Was the programming work-flow really perfected decades ago? What if we change the way we think about and treat programs? Can we make a language where programming is a first class citizen?
It reminds me of the debate that ensued when Zed Shaw chose to use sqlite databases to store the configuration for Mongrel2 instead of text files. It makes sense – a db is much easier to query and manipulate programmatically. Yet many objected that they were not “human readable”, or worried that their text-focused tools would have trouble dealing with a db.
I could see similar objections here – “If my program is some opaque binary blob of an AST or whatever, how am I supposed to check it into git? How am I supposed to git diff etc?”. I would answer: “Maybe you don’t need to!”
When you start thinking of your programs holistically all this stuff that was “metadata” becomes just data. It’s all a part of your program. You don’t need to worry about cluttering up your pretty little text file anymore; you have a “living, breathing” data structure – you can store revision information for nodes in the nodes themselves if you want to. You can store all sorts of information, and have your program displayed with as much or little detail as you please.
Now that we’re not operating on mere lines of text, your revision control can be aware of the semantics of your language. I can get a revision history of any/all code that touches the I/O lib without a bunch of grep/awk/sh massaging? Yes please!
*.pyc files? F that! Let program and byte code live harmoniously. Let me see the AST and byte code side by side. Let programs easily hack their own binaries if they want. Cache generated code and data in the program file itself, why not?

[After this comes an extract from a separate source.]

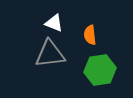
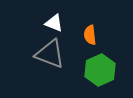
gray triangle: rotated 28 degrees clockwise
green hexagon: rotated 16 degrees counterclockwise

Tired of slow coworkers who need everything spelled out? Or coders who write comments like Ayn Rand writes novels? We can have granularity in our comments…and no need to come up with some elaborate markup, and then a tool to parse it, and then integrate it with the editor. We already have a model of programming that is very explicitly about this sort of tree-walking/manipulation. Give each comment a “owner”, “level”, etc and flip a switch for “ELI5” or “pithy” comment display. Have a conversation in the comments, heck upvote comments or attach rage faces to bad code.
No need to scroll through hundreds of lines of code you don’t care about, dealing with nonsense like:
Give me an editor that recognizes my code is fractal – none of this “jump to definition” nonsense: I want infinite zoom. Give me a real modal editor – not these piddling “insert” and “command” modes. I want trying-to-understand-code-someone-else-wrote-mode; I want bang-out-code-as-quickly-as-possible-mode; I want debugging-mode; I want writing-documentation-mode; I want security-audit-mode; I want i18n-mode.

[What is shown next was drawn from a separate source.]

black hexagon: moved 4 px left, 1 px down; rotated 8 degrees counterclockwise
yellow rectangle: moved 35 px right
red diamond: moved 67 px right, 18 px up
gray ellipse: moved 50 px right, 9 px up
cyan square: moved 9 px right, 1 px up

In my opinion, this is all just the beginning of really interesting things you could do. I’ve mostly focused on the programmer/user experience, but such a change could make the lives of compiler/tooling authors easier as well.
I don’t pretend to fully understand the trade-offs involved in such a shift – to be sure there are drawbacks. I’m also not about to step up and volunteer to implement it (though I’d certainly offer to help) – it’s quite a task. However, I am suspicious of the idea that we really can’t do better than plain text files.
These ideas have been explored before (smalltalk, lisp, MPS, etc), indeed versions of most of this stuff can be found around …but perhaps the computing world of today is the time and place to start taking them more seriously and revisit them. We live in a world of powerful computers and improved interfaces which could make this more practical.
To be sure, this stuff is not prohibited by our text files – it just becomes easier and more obvious when we discard them. Perhaps it is time we throw down our text shackles, and code free.